*** Opening Information shown ***
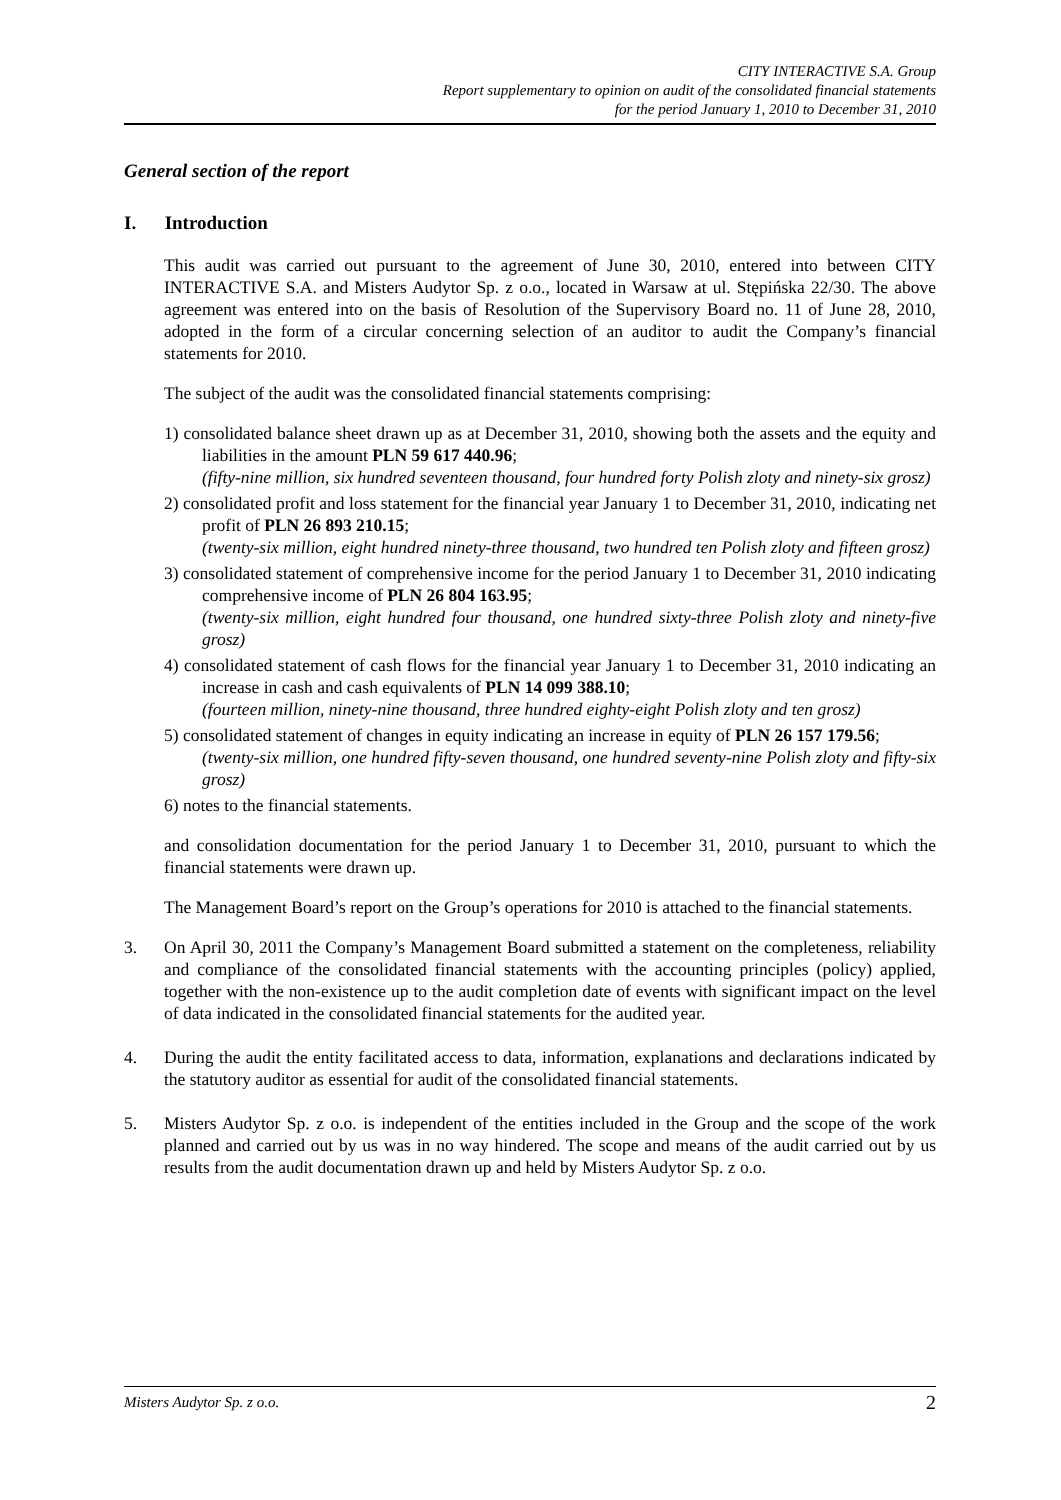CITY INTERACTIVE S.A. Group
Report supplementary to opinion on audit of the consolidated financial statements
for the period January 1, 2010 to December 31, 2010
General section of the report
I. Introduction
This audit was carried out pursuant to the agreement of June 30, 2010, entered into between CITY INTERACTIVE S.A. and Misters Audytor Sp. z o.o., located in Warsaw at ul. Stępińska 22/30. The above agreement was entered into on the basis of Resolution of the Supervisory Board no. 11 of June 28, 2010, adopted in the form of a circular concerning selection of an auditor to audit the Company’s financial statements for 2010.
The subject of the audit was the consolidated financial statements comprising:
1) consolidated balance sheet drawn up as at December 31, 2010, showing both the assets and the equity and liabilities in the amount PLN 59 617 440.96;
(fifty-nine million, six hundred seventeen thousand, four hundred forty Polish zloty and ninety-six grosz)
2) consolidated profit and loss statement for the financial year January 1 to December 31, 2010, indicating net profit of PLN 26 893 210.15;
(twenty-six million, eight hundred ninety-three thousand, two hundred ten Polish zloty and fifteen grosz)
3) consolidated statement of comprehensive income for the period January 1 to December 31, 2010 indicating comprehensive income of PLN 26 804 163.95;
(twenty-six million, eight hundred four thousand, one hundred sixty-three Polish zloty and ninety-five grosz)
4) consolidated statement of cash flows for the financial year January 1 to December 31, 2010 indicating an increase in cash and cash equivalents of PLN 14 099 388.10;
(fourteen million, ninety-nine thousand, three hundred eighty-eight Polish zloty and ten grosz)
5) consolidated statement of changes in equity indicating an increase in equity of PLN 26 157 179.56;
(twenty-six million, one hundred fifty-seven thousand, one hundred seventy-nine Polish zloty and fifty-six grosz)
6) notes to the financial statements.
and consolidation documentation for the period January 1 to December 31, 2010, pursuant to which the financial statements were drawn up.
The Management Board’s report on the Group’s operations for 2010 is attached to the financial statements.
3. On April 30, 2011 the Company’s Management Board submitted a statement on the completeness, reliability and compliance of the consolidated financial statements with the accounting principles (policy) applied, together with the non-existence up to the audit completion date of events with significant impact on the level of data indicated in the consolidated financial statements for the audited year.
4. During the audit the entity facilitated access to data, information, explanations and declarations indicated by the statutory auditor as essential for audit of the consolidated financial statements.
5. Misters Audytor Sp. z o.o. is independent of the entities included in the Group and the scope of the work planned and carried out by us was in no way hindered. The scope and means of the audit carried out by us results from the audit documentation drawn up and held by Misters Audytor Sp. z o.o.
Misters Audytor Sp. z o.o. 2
*** Closing Information shown ***
Retype each of the entries above exactly as it appears, with no pictures.

• [Your response]
CITY INTERACTIVE S.A. Group
Report supplementary to opinion on audit of the consolidated financial statements
for the period January 1, 2010 to December 31, 2010
General section of the report
I. Introduction
This audit was carried out pursuant to the agreement of June 30, 2010, entered into between CITY INTERACTIVE S.A. and Misters Audytor Sp. z o.o., located in Warsaw at ul. Stępińska 22/30. The above agreement was entered into on the basis of Resolution of the Supervisory Board no. 11 of June 28, 2010, adopted in the form of a circular concerning selection of an auditor to audit the Company’s financial statements for 2010.
The subject of the audit was the consolidated financial statements comprising:
1) consolidated balance sheet drawn up as at December 31, 2010, showing both the assets and the equity and liabilities in the amount PLN 59 617 440.96;
(fifty-nine million, six hundred seventeen thousand, four hundred forty Polish zloty and ninety-six grosz)
2) consolidated profit and loss statement for the financial year January 1 to December 31, 2010, indicating net profit of PLN 26 893 210.15;
(twenty-six million, eight hundred ninety-three thousand, two hundred ten Polish zloty and fifteen grosz)
3) consolidated statement of comprehensive income for the period January 1 to December 31, 2010 indicating comprehensive income of PLN 26 804 163.95;
(twenty-six million, eight hundred four thousand, one hundred sixty-three Polish zloty and ninety-five grosz)
4) consolidated statement of cash flows for the financial year January 1 to December 31, 2010 indicating an increase in cash and cash equivalents of PLN 14 099 388.10;
(fourteen million, ninety-nine thousand, three hundred eighty-eight Polish zloty and ten grosz)
5) consolidated statement of changes in equity indicating an increase in equity of PLN 26 157 179.56;
(twenty-six million, one hundred fifty-seven thousand, one hundred seventy-nine Polish zloty and fifty-six grosz)
6) notes to the financial statements.
and consolidation documentation for the period January 1 to December 31, 2010, pursuant to which the financial statements were drawn up.
The Management Board’s report on the Group’s operations for 2010 is attached to the financial statements.
3. On April 30, 2011 the Company’s Management Board submitted a statement on the completeness, reliability and compliance of the consolidated financial statements with the accounting principles (policy) applied, together with the non-existence up to the audit completion date of events with significant impact on the level of data indicated in the consolidated financial statements for the audited year.
4. During the audit the entity facilitated access to data, information, explanations and declarations indicated by the statutory auditor as essential for audit of the consolidated financial statements.
5. Misters Audytor Sp. z o.o. is independent of the entities included in the Group and the scope of the work planned and carried out by us was in no way hindered. The scope and means of the audit carried out by us results from the audit documentation drawn up and held by Misters Audytor Sp. z o.o.
Misters Audytor Sp. z o.o. 2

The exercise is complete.